At step S104, for example magnesium of storage hydrogen base material is provided, the catalyzer forming with abovementioned steps for example FeTi alloy powder mixes, catalyzer with store up the weight ratio that hydrogen base material mixes and be about 3: 7~1: 9.At step S105, carry out subordinate phase ball-milling technology, by storing up hydrogen base material and the catalyzer high-energy-milling with long-time approximately 6 to 12 hours, grind.In subordinate phase ball-milling technology, add CNT (carbon nano-tube) as grinding aid, the addition of CNT (carbon nano-tube) can be the approximately 1~5wt% of storage hydrogen base material and catalyzer gross weight.Subordinate phase ball-milling technology for example carries out under argon gas or nitrogen atmosphere at rare gas element.At step S106, storage hydrogen base material and catalyzer can reduce grain-size after the long-time ball milling of subordinate phase ball-milling technology, and storage hydrogen base material and catalyzer can form alloy phase, form and there is the high alloy material storing hydrogen powder of inhaling hydrogen usefulness, its size range is about 10nm-100nm.
At step S107, provide and put for example Ni of hydrogen metal, the alloy material storing hydrogen forming with abovementioned steps mixes, and alloy material storing hydrogen is about 98: 2 with the weight ratio of putting hydrogen metal mixed~and 90: 10.At step S108, carry out phase III ball-milling technology.By alloy material storing hydrogen with put the high-energy-milling of hydrogen metal with approximately 30 minutes to 1 hour short period of time.In phase III ball-milling technology, do not add CNT (carbon nano-tube), phase III ball-milling technology for example carries out under argon gas or nitrogen atmosphere at rare gas element.
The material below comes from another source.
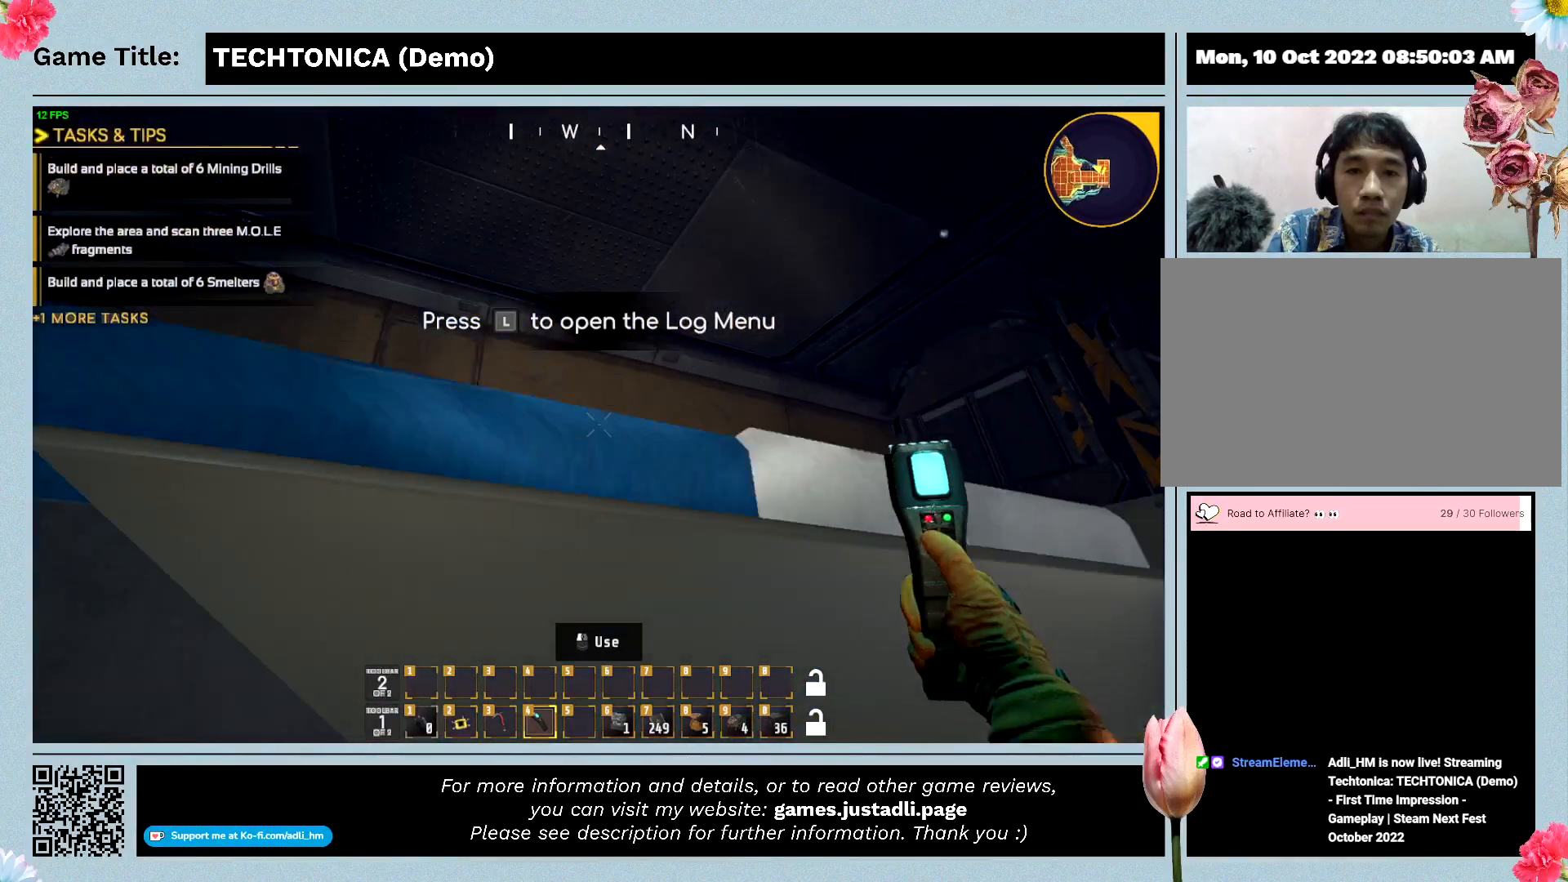
{"keys": ["w"], "events": []}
At step S109, putting hydrogen metal can be embedded on the surface of alloy material storing hydrogen after the short period of time ball milling of phase III ball-milling technology, namely putting hydrogen metal can be embedded on the surface of storage hydrogen base material and catalyzer, the nano composite material of hydrogen metal and hydrogen storage alloy is put in formation, this is the composite for hydrogen storage of the embodiment of the present invention, wherein puts the weight percent that hydrogen metal accounts for whole composite for hydrogen storage and is about 2~10%.Because carry out short period of time ball-milling technology, put hydrogen metal and can not form alloy phase with storage hydrogen base material, but allow, put hydrogen damascene on the surface of alloy material storing hydrogen, the katalysis of therefore putting hydrogen metal can directly act on the surface of alloy material storing hydrogen, further promote the usefulness of putting hydrogen, reduce the energy barrier of putting hydrogen, make the composite for hydrogen storage of the embodiment of the present invention to there is good hydrogen desorption capacity (being greater than 3.5wt%) approximately 140 ℃-180 ℃ of lesser tempss, reach the effect that reduces hydrogen discharging temperature.
[embodiment 1]-interpolation nano level Ni metal
Two kinds of metals of Fe and Ti are mixed with the mol ratio ratio of 1: 1, add the CNT (carbon nano-tube) of 1wt% (take Fe and Ti gross weight be benchmark), under argon atmosphere, at normal pressure, normal temperature, carry out the high-energy ball milling of 12 hours, formation nano level FeTi alloy powder.
Above-mentioned FeTi alloy powder is mixed with weight ratio with magnesium metal at 3: 7, add the CNT (carbon nano-tube) of the 1wt% gross weight of FeTi alloy and magnesium (take be benchmark), under argon atmosphere, at normal pressure, normal temperature, carry out the high-energy ball milling of 12 hours, form nano level hydrogen storage alloy powder.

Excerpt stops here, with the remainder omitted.